UK woman loses vision after mosquito bites
London: In a rare medical case, a 69-year-oldwoman in the UK has permanently lost some of the vision in her right eye after she caught chikungunya fever while vacationing in the Caribbean, doctors including one of Indian-origin say.
A new report of the woman's case suggests that vision problems may be an underreported effect of the mosquito-transmitted virus.
"Sight-threatening visual loss can be a late complication of infection with chikungunya," said Dr Abhijit Mohite, who treated the woman and co-authored the report of her case.
It is important that people with vision problems get treatment early, to prevent lasting vision loss, said Mohite, an ophthalmologist at the West Midlands Postgraduate Deanery and Queen's Hospital in the UK.
The woman had visited the Caribbean island of Grenada in July 2014. During her stay, she was bitten by mosquitoes, and developed a flu-like illness, fever, rash and joint pain.
Although the illness of the woman, who returned home to the UK that August, appeared to go away, she began having trouble seeing with her right eye.
"Her main symptom was that she felt she could not see the lower half of her vision in the right eye," Mohite told 'Live Science'.
"This had come about only a day before she came to see us, and about three weeks after she returned from Grenada," said Mohite.
Two days after her initial visit, a blood test showed the woman had chikungunya.

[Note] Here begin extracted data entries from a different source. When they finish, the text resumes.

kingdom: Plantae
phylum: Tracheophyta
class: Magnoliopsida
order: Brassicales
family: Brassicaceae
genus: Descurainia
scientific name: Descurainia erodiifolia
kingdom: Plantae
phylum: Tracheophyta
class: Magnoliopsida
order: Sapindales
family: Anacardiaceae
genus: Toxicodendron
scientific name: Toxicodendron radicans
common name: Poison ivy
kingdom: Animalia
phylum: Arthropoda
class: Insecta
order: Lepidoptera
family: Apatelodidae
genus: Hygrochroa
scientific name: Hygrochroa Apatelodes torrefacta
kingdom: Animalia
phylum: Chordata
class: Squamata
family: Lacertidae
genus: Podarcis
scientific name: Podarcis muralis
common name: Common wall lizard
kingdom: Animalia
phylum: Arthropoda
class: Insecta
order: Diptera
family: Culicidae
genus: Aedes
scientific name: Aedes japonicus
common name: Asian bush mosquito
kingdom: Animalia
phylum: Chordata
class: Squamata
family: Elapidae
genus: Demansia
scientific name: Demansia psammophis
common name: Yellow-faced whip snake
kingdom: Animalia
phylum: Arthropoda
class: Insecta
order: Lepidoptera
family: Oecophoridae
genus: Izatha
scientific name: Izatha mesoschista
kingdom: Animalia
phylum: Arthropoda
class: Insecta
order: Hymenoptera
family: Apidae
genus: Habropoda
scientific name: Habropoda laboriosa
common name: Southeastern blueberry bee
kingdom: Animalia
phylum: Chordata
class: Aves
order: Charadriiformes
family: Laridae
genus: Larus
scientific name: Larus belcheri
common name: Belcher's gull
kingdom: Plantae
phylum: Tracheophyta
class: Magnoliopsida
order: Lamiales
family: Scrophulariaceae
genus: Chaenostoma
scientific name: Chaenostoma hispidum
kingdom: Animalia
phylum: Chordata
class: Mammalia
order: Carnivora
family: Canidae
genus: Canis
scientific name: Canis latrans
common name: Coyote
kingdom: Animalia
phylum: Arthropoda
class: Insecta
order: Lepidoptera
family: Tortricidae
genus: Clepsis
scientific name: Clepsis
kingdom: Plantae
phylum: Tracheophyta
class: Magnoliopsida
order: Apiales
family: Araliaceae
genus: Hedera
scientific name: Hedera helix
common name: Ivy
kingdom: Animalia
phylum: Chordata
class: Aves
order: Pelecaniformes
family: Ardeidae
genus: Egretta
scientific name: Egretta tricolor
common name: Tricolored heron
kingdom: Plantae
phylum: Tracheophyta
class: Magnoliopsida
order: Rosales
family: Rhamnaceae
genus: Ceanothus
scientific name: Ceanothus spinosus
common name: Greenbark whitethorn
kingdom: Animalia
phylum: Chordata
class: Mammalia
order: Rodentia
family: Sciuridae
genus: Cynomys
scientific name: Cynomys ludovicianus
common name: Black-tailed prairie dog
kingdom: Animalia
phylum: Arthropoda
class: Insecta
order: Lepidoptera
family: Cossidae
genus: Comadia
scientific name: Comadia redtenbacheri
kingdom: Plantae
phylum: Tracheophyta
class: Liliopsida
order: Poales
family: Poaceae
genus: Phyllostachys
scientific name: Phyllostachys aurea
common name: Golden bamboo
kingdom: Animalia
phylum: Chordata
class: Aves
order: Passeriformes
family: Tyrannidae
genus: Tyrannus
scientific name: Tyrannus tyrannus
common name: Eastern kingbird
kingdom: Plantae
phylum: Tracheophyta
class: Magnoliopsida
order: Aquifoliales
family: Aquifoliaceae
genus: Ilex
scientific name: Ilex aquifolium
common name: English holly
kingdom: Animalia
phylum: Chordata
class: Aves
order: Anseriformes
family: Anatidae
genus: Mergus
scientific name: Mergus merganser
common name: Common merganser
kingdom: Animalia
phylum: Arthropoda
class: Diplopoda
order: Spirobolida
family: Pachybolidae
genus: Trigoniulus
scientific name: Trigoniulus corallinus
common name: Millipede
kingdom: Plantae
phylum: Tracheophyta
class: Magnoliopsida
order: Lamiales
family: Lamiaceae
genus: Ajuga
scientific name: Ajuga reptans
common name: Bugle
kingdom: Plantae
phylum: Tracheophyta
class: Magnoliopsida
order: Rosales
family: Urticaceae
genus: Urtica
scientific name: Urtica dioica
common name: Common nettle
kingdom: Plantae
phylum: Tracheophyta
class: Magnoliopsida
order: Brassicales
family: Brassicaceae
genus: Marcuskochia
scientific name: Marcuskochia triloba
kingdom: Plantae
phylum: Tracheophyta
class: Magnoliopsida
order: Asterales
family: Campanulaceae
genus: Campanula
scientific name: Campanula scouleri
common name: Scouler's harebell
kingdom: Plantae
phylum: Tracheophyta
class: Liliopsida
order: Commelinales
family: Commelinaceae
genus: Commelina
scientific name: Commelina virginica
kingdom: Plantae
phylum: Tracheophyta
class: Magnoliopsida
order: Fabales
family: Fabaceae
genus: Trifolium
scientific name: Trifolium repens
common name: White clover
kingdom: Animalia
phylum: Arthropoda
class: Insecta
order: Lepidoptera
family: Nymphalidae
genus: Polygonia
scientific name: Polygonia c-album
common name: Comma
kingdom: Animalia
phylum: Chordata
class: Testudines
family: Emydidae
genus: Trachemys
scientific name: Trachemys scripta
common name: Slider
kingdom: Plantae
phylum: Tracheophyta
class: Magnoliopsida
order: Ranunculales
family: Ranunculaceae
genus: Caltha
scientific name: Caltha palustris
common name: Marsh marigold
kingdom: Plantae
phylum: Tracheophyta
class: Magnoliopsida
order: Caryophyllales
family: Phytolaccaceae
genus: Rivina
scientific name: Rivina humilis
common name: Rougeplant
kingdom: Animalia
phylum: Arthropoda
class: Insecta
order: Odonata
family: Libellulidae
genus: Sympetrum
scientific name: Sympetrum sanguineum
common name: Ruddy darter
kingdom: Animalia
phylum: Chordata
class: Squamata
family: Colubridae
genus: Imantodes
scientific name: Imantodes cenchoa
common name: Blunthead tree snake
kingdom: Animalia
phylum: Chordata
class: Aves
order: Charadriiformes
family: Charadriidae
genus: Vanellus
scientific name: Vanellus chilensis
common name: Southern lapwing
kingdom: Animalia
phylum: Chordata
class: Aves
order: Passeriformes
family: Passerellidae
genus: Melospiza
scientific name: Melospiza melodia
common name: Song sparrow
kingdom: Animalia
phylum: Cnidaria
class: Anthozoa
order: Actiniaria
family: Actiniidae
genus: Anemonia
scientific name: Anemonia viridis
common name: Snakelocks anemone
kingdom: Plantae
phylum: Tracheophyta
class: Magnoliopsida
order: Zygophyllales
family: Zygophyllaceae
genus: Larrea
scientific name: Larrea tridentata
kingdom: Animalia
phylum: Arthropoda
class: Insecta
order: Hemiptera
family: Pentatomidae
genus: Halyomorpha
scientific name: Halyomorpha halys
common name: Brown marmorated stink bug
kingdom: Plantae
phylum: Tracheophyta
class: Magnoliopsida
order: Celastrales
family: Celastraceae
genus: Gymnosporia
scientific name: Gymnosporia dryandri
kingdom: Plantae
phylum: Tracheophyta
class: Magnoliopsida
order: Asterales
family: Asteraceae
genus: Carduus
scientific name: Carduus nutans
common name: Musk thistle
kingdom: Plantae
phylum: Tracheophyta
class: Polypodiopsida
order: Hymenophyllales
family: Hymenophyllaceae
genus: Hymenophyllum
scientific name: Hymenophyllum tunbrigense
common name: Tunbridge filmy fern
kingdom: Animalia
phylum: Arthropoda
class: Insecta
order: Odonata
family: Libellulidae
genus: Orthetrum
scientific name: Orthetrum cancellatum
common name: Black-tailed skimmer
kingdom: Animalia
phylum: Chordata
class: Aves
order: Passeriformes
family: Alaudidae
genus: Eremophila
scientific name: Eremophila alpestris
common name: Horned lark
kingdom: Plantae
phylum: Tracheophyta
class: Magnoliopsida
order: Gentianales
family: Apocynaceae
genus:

But the doctors still had to rule out other possible causes of her vision loss, Mohite said.
During the six days that it took for the doctors to run all the tests and prescribe the steroids, about half of the nerve cells in woman's optic nerve died, he said.
The steroids decreased the inflammation, but couldn't undo all of the damage.
"The steroids, unfortunately, were not started soon enough in our patient," Mohite said. The vision loss was permanent, researchers said.
This is the first known case of a woman in the UK developing this problem, Mohite added.